INSTRUCTIONS FOR THE TASK -> Whatever the data contains, copy all of it exactly.

(Dataset items)
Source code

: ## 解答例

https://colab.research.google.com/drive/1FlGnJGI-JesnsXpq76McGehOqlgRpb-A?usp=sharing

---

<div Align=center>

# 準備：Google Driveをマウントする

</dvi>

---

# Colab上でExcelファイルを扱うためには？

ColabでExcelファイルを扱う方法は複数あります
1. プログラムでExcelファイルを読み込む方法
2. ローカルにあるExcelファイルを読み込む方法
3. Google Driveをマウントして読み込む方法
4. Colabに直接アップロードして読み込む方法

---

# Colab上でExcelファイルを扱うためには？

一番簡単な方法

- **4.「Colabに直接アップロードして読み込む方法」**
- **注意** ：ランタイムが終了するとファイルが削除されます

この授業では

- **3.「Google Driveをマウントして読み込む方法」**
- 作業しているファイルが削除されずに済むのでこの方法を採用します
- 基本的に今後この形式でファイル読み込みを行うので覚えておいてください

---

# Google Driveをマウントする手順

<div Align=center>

ANSWER SECTION ->
Source code

: ## 解答例

https://colab.research.google.com/drive/1FlGnJGI-JesnsXpq76McGehOqlgRpb-A?usp=sharing

---

<div Align=center>

# 準備：Google Driveをマウントする

</dvi>

---

# Colab上でExcelファイルを扱うためには？

ColabでExcelファイルを扱う方法は複数あります
1. プログラムでExcelファイルを読み込む方法
2. ローカルにあるExcelファイルを読み込む方法
3. Google Driveをマウントして読み込む方法
4. Colabに直接アップロードして読み込む方法

---

# Colab上でExcelファイルを扱うためには？

一番簡単な方法

- **4.「Colabに直接アップロードして読み込む方法」**
- **注意** ：ランタイムが終了するとファイルが削除されます

この授業では

- **3.「Google Driveをマウントして読み込む方法」**
- 作業しているファイルが削除されずに済むのでこの方法を採用します
- 基本的に今後この形式でファイル読み込みを行うので覚えておいてください

---

# Google Driveをマウントする手順

<div Align=center>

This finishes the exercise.